Datasets limited to one-hot encoded files and analysis limited to binary classification of cross-sectional data.
Try it at: https://austinlim.shinyapps.io/DataScienceAnalyticsApp/
During an internship, I had the privilege of learning to use an automated machine learning platform called DataRobot and I was inspired by its easy-to-use point-and-click user interface yet it was able to build incredibly powerful and sophisticated models for prediction. Hence, I wanted to make an application that could help simplify the process of doing data analysis in the same vein where all users need to do is to upload a dataset, afterwhich all they need to do is choose the model settings they want to build and with the press of a button, the model evaluation is done for the user.- Shiny
- DT
- DataExplorer
- 14 different classification models:
logistic regression
xgboost
adaboost
randomforest
isolationforests
svm
knn
assocation rule mining and more
- This application is built for classification tasks, an extention of this application could be built to handle other types of tasks such as regression and anomaly detection.

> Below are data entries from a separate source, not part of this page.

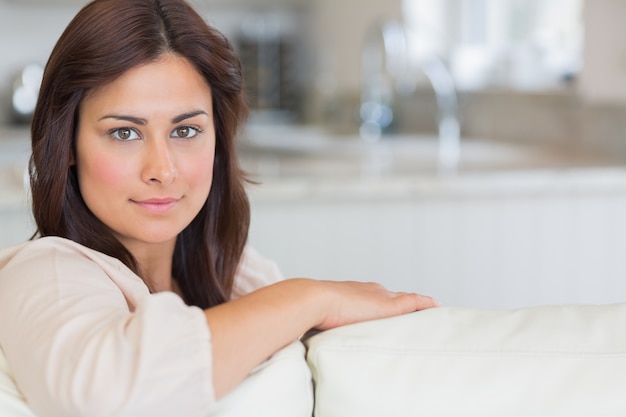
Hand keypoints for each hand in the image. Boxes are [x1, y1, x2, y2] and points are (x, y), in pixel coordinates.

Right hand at [314, 280, 438, 330]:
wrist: (314, 301)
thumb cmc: (311, 311)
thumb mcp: (322, 316)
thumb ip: (327, 321)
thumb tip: (316, 332)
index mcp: (354, 292)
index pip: (375, 297)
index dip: (384, 302)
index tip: (388, 309)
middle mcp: (370, 291)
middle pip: (393, 296)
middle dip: (404, 303)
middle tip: (415, 312)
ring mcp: (380, 296)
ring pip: (406, 299)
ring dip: (418, 306)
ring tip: (431, 312)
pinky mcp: (389, 306)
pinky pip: (415, 302)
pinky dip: (426, 304)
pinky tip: (438, 308)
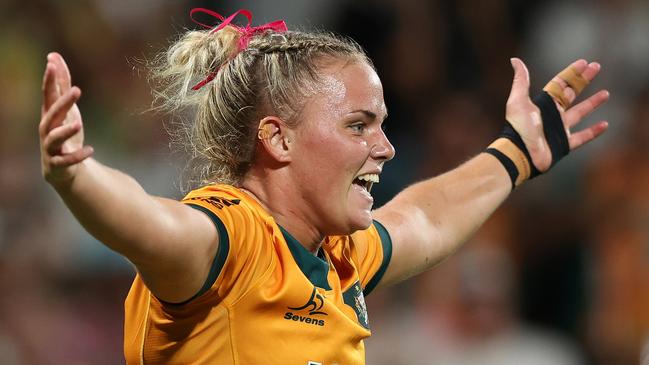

- This application can only take in data that has already been pre-processed, a complementary project could deal with creating the application for pre-processing the data in a point-and-click fashion similar to DataRobot's sister platform Paxata.
- This application is limited to only cross-sectional analysis. Studies have shown that using cross-sectional methods on time-series may result in inaccurate results and hence an extention could seek to implement time-series models.
- An extention of this application can look into implementation of other features such as feature selection using Boruta package and resampling methods like SMOTE to deal with class imbalances.
- Another feature that would be helpful in simplifying the process of data analysis is an analysis of the feature importance of each variable as this would help users understand their model results as opposed to treating it like a blackbox.